I recently got an email from a reader of this blog:
Greetings. I find your articles very helpful especially about having sound inventory. I recently acquired a franchise package. I have read a book and some articles on franchising before getting into our contract with the franchisor. I was hoping that with the readings I had had I would be more prepared to get into the franchising business. Unfortunately, during the first week of our operation, I immediately found out that the franchising system I got has a very inefficient system (from set-up, food delivery, etc.) and I am tied to them for 3 years. I find myself in a difficult scenario now – how would I survive with this kind of system for 3 years?
I know going into the business takes a lot of courage and endurance because of the many risks involved in it.
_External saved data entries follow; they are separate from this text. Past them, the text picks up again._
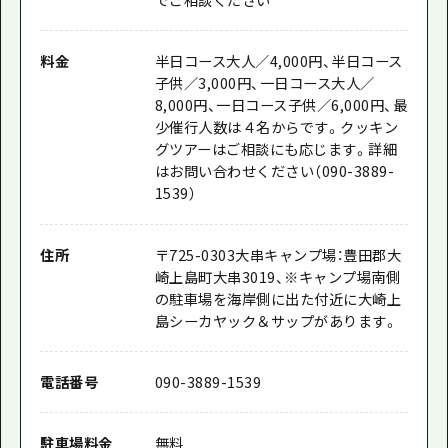
料金
半日コース大人／4,000円、半日コース
子供／3,000円、一日コース大人／
8,000円、一日コース子供／6,000円、最
少催行人数は４名からです。クッキン
グツアーはご相談にも応じます。詳細
はお問い合わせください（090-3889-
1539）
住所
〒
725-0303
大串キャンプ場：豊田郡大
崎上島町大串3019、※キャンプ場南側
の駐車場を海岸側に出た付近に大崎上
島シーカヤック＆サップがあります。
電話番号
090-3889-1539
駐車場料金
無料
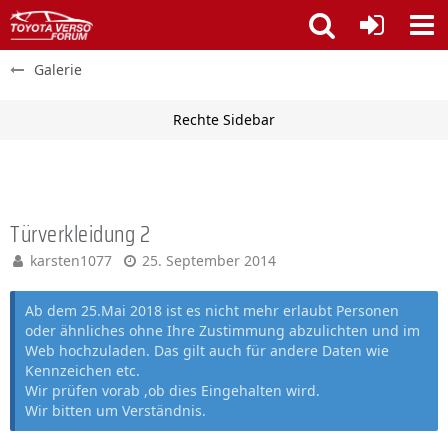
Galerie
Türverkleidung 2
karsten1077
25. September 2014
Ab dem 25.Mai 2018 ist es nicht mehr erlaubt Personen
oder ähnliches ohne Ihre Zustimmung abzulichten und im
Web hochzuladen. Das gilt auch für andere Daten wie
Kennzeichen etc.
Wir prüfen vorab ,ob dies Eingehalten wird.
Wir bitten um Verständnis.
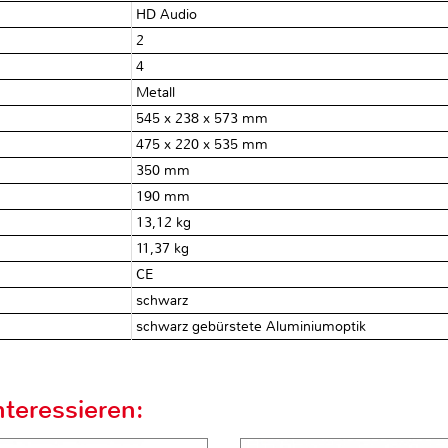
HD Audio
2
4
Metall
545 x 238 x 573 mm
475 x 220 x 535 mm
350 mm
190 mm
13,12 kg
11,37 kg
CE
schwarz
schwarz gebürstete Aluminiumoptik
teressieren:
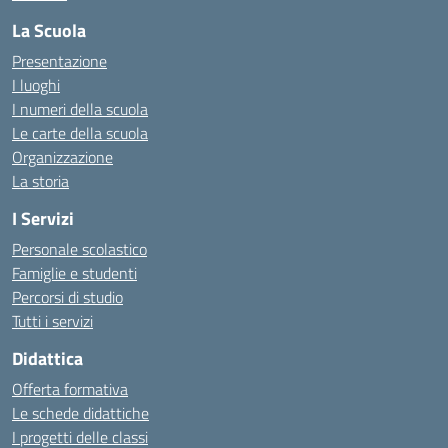
La Scuola
Presentazione
I luoghi
I numeri della scuola
Le carte della scuola
Organizzazione
La storia
I Servizi
Personale scolastico
Famiglie e studenti
Percorsi di studio
Tutti i servizi
Didattica
Offerta formativa
Le schede didattiche
I progetti delle classi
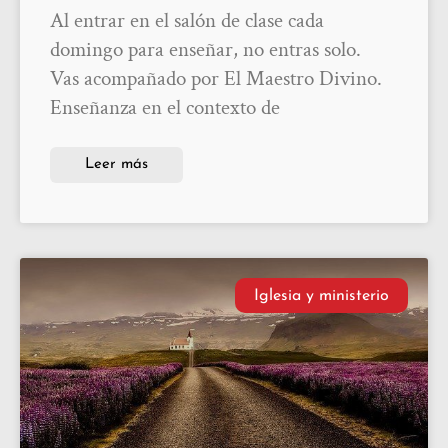
Al entrar en el salón de clase cada
domingo para enseñar, no entras solo.
Vas acompañado por El Maestro Divino.
Enseñanza en el contexto de
Leer más
Iglesia y ministerio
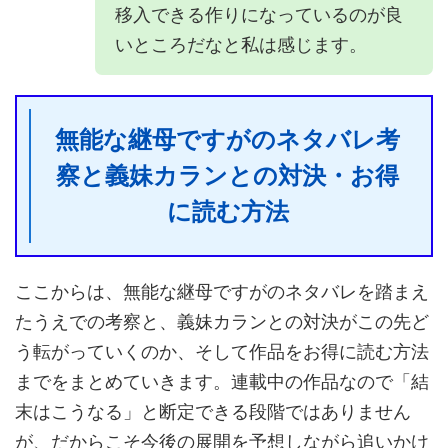
移入できる作りになっているのが良
いところだなと私は感じます。
無能な継母ですがのネタバレ考
察と義妹カランとの対決・お得
に読む方法
ここからは、無能な継母ですがのネタバレを踏まえ
たうえでの考察と、義妹カランとの対決がこの先ど
う転がっていくのか、そして作品をお得に読む方法
までをまとめていきます。連載中の作品なので「結
末はこうなる」と断定できる段階ではありません
が、だからこそ今後の展開を予想しながら追いかけ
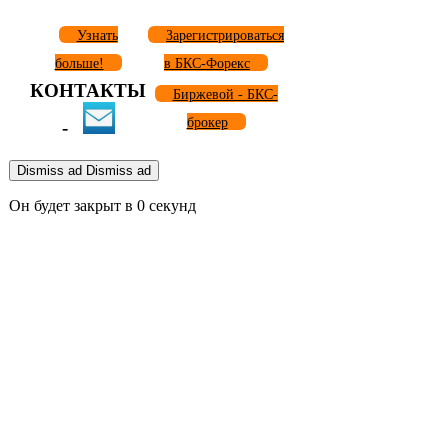
Узнать
Зарегистрироваться
больше!
в БКС-Форекс
КОНТАКТЫ
Биржевой - БКС-
брокер
-
Dismiss ad
Dismiss ad
Он будет закрыт в
0
секунд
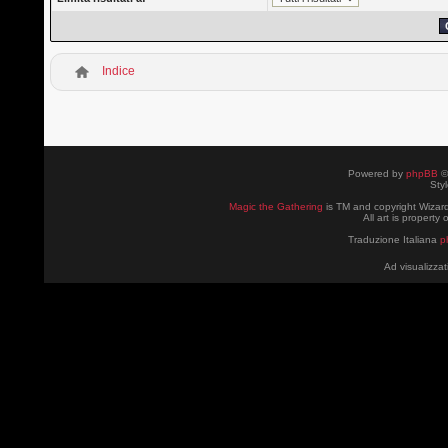
Indice
Powered by
phpBB
©
Sty
Magic the Gathering
is TM and copyright Wizard
All art is property
Traduzione Italiana
p
Ad visualizzat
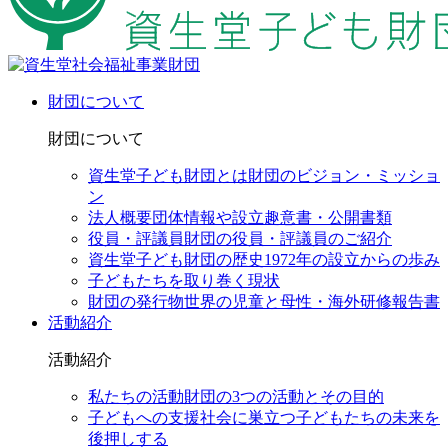
財団について
財団について
資生堂子ども財団とは
財団のビジョン・ミッショ
ン
法人概要
団体情報や設立趣意書・公開書類
役員・評議員
財団の役員・評議員のご紹介
資生堂子ども財団の歴史
1972年の設立からの歩み
子どもたちを取り巻く現状
財団の発行物
世界の児童と母性・海外研修報告書
活動紹介
活動紹介
私たちの活動
財団の3つの活動とその目的
子どもへの支援
社会に巣立つ子どもたちの未来を
後押しする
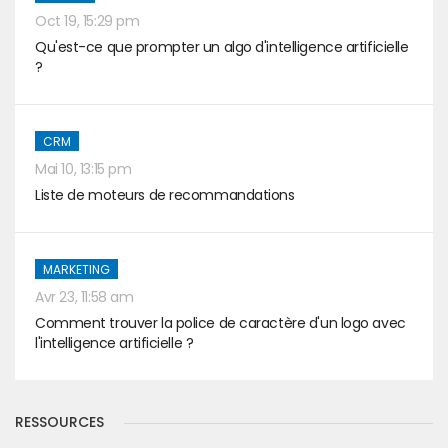
Oct 19, 15:29 pm
Qu'est-ce que prompter un algo d'intelligence artificielle
?
CRM
Mai 10, 13:15 pm
Liste de moteurs de recommandations
MARKETING
Avr 23, 11:58 am
Comment trouver la police de caractère d'un logo avec
l'intelligence artificielle ?
RESSOURCES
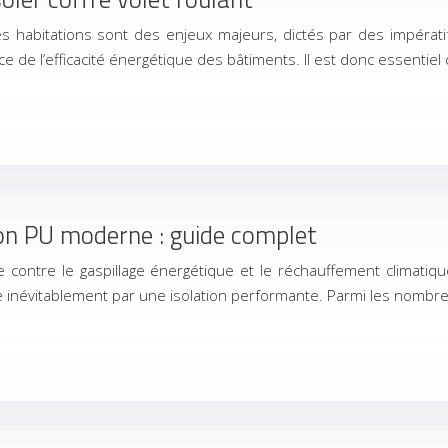
es habitations sont des enjeux majeurs, dictés par des impéra
nce de l’efficacité énergétique des bâtiments. Il est donc essentie
ion PU moderne : guide complet
e contre le gaspillage énergétique et le réchauffement climatique
se inévitablement par une isolation performante. Parmi les nombr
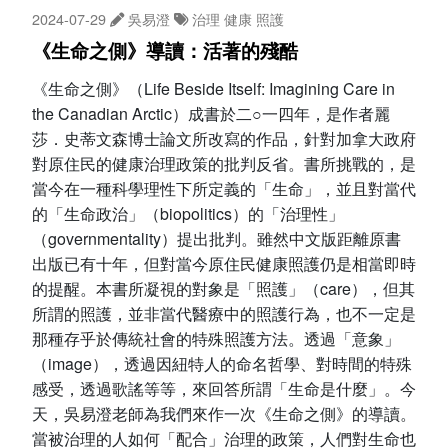
2024-07-29
吳易澄
治理
健康
照護
《生命之側》導讀：活著的殘酷
《生命之側》（Life Beside Itself: Imagining Care in
the Canadian Arctic）成書於二○一四年，是作者麗
莎．史蒂文森博士論文所改寫的作品，針對加拿大政府
對原住民的健康治理政策的批判反省。書所挑戰的，是
當今在一種科學理性下所定義的「生命」，並且對當代
的「生命政治」（biopolitics）的「治理性」
（governmentality）提出批判。雖然中文版距離原書
出版已有十年，但對當今原住民健康照護仍是相當即時
的提醒。本書所凝視的對象是「照護」（care），但其
所謂的照護，並非當代醫療中的照護行為，也不一定是
那種存乎於傳統社會的特殊照護方法。透過「意象」
（image），透過因紐特人的命名哲學、對時間的特殊
感受，透過歌謠等等，來回答所謂「生命是什麼」。今
天，吳易澄老師為我們來作一次《生命之側》的導讀。
當被治理的人如何「配合」治理的政策，人們對生命也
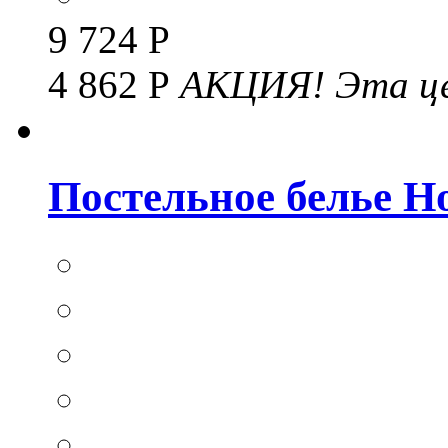
9 724 Р
4 862 Р
АКЦИЯ!
Эта це
Постельное белье Hom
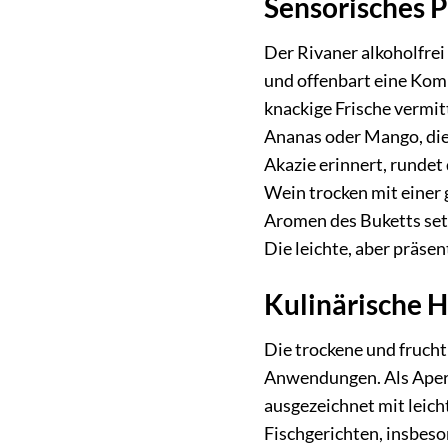
Sensorisches P
Der Rivaner alkoholfrei 
und offenbart eine Kom
knackige Frische vermi
Ananas oder Mango, die
Akazie erinnert, rundet
Wein trocken mit einer 
Aromen des Buketts setz
Die leichte, aber präsen
Kulinärische 
Die trockene und fruchti
Anwendungen. Als Aperit
ausgezeichnet mit leich
Fischgerichten, insbes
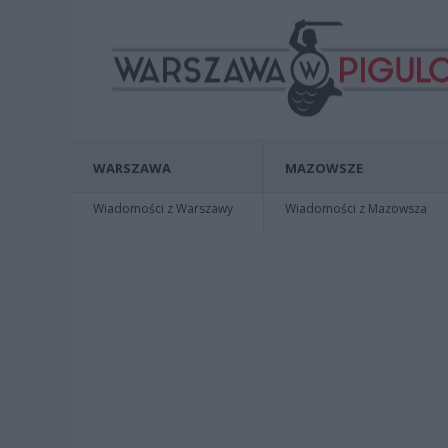
WARSZAWA
MAZOWSZE
Wiadomości z Warszawy
Wiadomości z Mazowsza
What bothers me is how can a naive franchisee like me be protected from franchising deals. On my part, I signed the contract affirming that I will comply with the franchisor’s system and policies. But what about the part of the franchisor? What would I do when the franchisor fails to deliver what was promised in the contract? Where can I go and ask for intervention when no action has been made coming from our franchisor?
Please advise. Thanks.
- Jean (not her real name)
First of all, I am really sorry this is happening to you. The number one motivation killer for all starting entrepreneurs is disappointment. (Besides that, receiving poor customer service is my pet peeve, so you are guaranteed that I feel for you!)
Well, to act on your problem, you can possibly do two things: to stay or to get out.
Giving it one more shot
Well, to be fair with some companies, some good business systems are sometimes run by bad employees. Believe me, I’ve seen the different kinds of baddies — the lazy, the rude, the inefficient. While you cannot fix these directly as they are not your employees, you can contact the higher management and they will rectify the situation for you. Via phone is good, but it would be better if you can come personally and talk to the managers. Being there in the flesh shows that you mean business.
Also, are you one of the starting franchisees of the franchisor? It is understandable that a business system that is new to franchising to be slightly wobbly. If you are one of the pioneer (or in franchise slang, guinea pig franchisee), you might want to stick a little bit longer to see if the the system improves.
If the situation does not improve and you are still not satisfied with their service, it might be a good time to get out.
Please review your contract. Does the three-year contract specifically tell you that you need to meet a regular quota for orders? If it does not, you can safely pull away from the franchise business early. The initial fee will be voided, but what I heard from a Fillipino-Chinese business mogul: “Di bale nang lugi, basta di sobrang lugi.”
You can also seek legal assistance for breach of contract, if the contract says that the franchisor will give you the services that they are not giving you. If the franchisor is proven at fault, you can get awarded with damages.
Next time, before agreeing to a franchise opportunity and entering a contract, do your research. Be vigilant. Ask the franchise consultant or sales staff the following during presentation:
- How many franchisees do you have now? How are you able to supply them?
- How long is the average time before your franchisees get the money that they invested?
- Can I get some addresses of franchisees so I can check how their businesses are faring?
Additionally, do some quality research on the internet, checking the company background, the owners behind it and if there are dissatisfied customers (and if their dissatisfaction is reasonable.)
I hope this helps. Oh, one last tip, please do not feel burnt out from trying other types of businesses. I believe in the law of attraction — if you focus on a certain goal, the universe will conspire to give you what you focus your intentions to. If you intend to succeed in business, you can consider this experience a part of the bigger plan.